• **Given entries**:

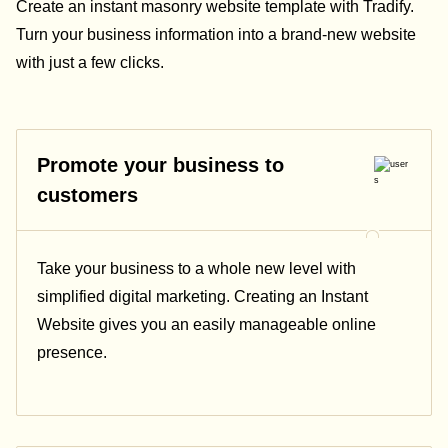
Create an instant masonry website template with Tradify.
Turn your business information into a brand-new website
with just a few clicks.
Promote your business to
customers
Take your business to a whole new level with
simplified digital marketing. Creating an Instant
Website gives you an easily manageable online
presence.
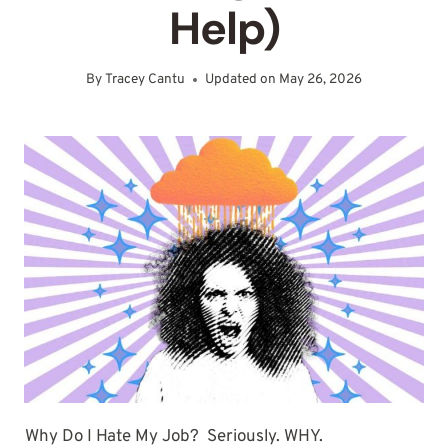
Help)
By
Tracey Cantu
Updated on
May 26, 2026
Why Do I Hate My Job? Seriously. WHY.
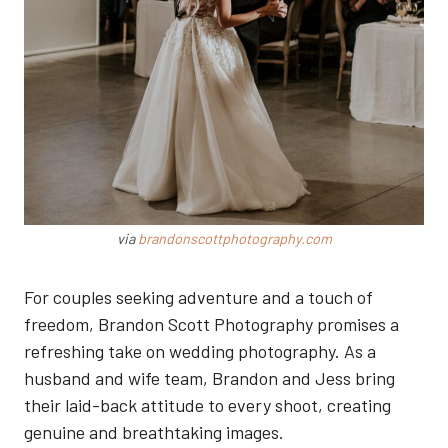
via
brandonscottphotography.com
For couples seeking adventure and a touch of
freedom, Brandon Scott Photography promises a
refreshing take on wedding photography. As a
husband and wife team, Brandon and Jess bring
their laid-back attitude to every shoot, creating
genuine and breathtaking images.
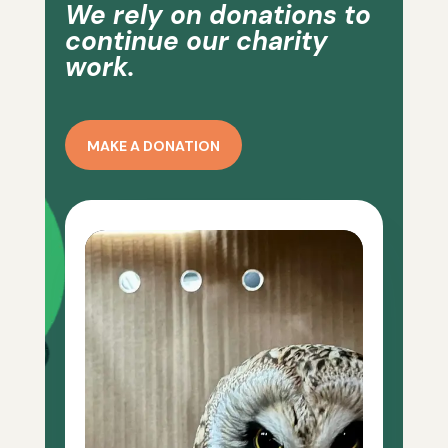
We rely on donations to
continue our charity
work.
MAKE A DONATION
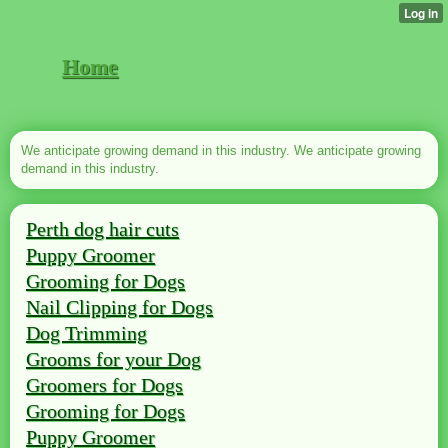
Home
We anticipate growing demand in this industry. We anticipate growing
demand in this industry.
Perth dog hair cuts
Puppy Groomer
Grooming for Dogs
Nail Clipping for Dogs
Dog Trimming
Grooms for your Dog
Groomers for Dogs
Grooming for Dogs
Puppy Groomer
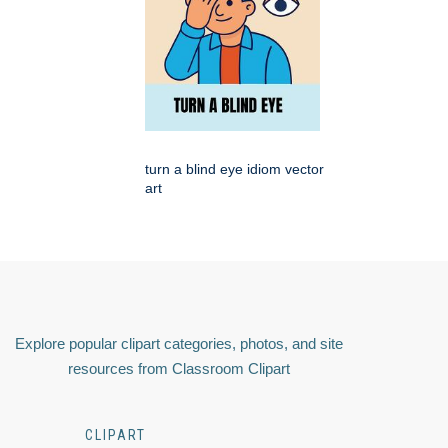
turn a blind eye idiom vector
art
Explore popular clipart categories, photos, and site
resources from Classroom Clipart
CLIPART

--

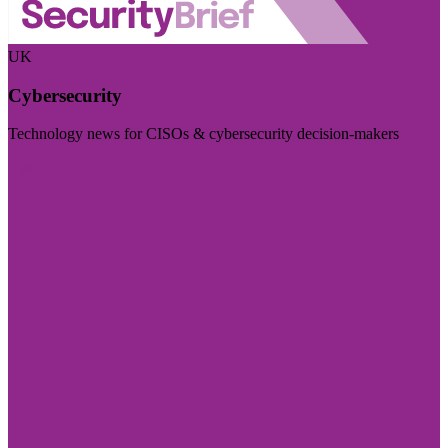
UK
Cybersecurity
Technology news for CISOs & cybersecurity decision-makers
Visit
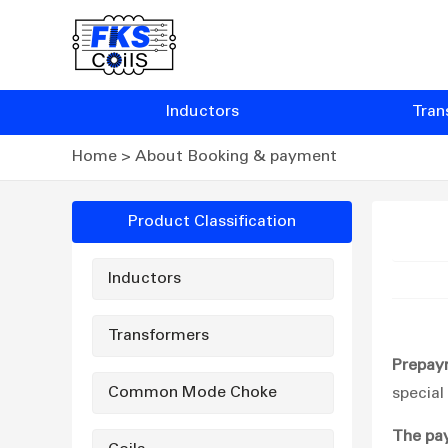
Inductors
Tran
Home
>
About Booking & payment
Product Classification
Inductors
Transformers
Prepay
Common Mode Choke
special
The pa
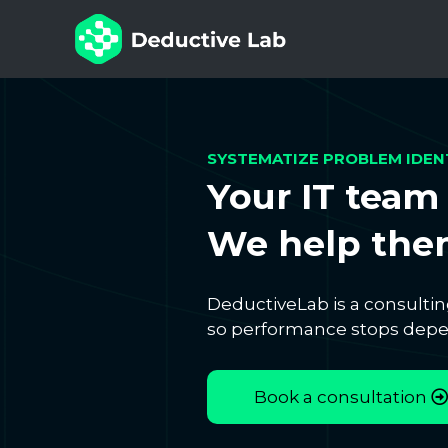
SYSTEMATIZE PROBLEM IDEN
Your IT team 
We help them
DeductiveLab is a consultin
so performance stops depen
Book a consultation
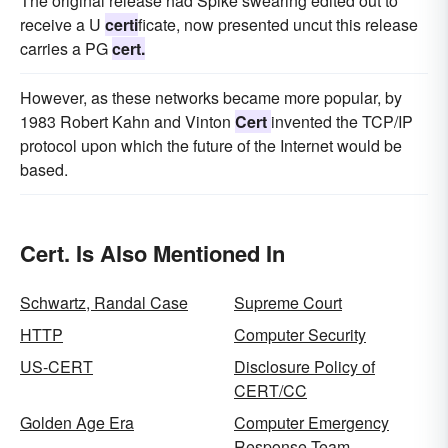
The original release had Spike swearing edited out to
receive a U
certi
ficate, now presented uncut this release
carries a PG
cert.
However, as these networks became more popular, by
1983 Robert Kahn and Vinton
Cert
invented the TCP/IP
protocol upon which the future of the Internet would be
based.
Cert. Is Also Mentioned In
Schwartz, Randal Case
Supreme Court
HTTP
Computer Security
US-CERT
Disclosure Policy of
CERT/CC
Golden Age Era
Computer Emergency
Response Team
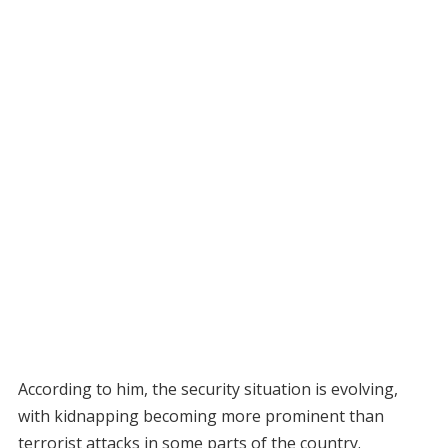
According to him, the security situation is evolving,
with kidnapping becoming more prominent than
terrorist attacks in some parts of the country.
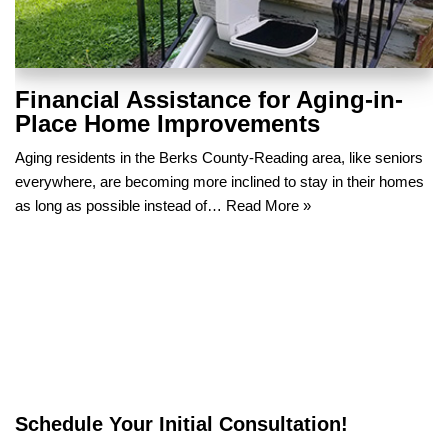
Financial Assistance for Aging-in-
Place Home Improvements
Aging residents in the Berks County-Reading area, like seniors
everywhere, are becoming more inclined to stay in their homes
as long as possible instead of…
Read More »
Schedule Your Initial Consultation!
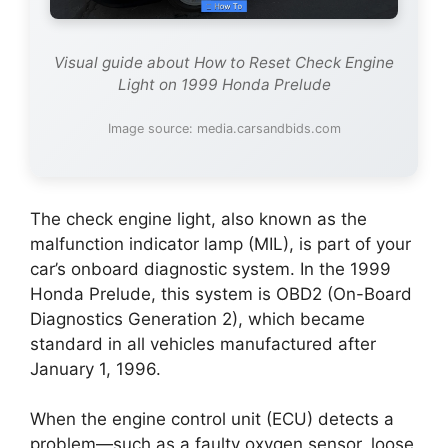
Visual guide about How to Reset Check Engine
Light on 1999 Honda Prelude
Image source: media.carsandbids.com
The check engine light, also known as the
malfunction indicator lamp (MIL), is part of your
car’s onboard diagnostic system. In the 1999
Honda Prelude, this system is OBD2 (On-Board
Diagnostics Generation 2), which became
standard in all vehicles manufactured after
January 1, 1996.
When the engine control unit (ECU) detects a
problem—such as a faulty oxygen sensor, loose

• **Requirement**: Count the lines in the rows above that contain the string "which", treating uppercase and lowercase letters as distinct. Give only the number.

• **Written response**: 2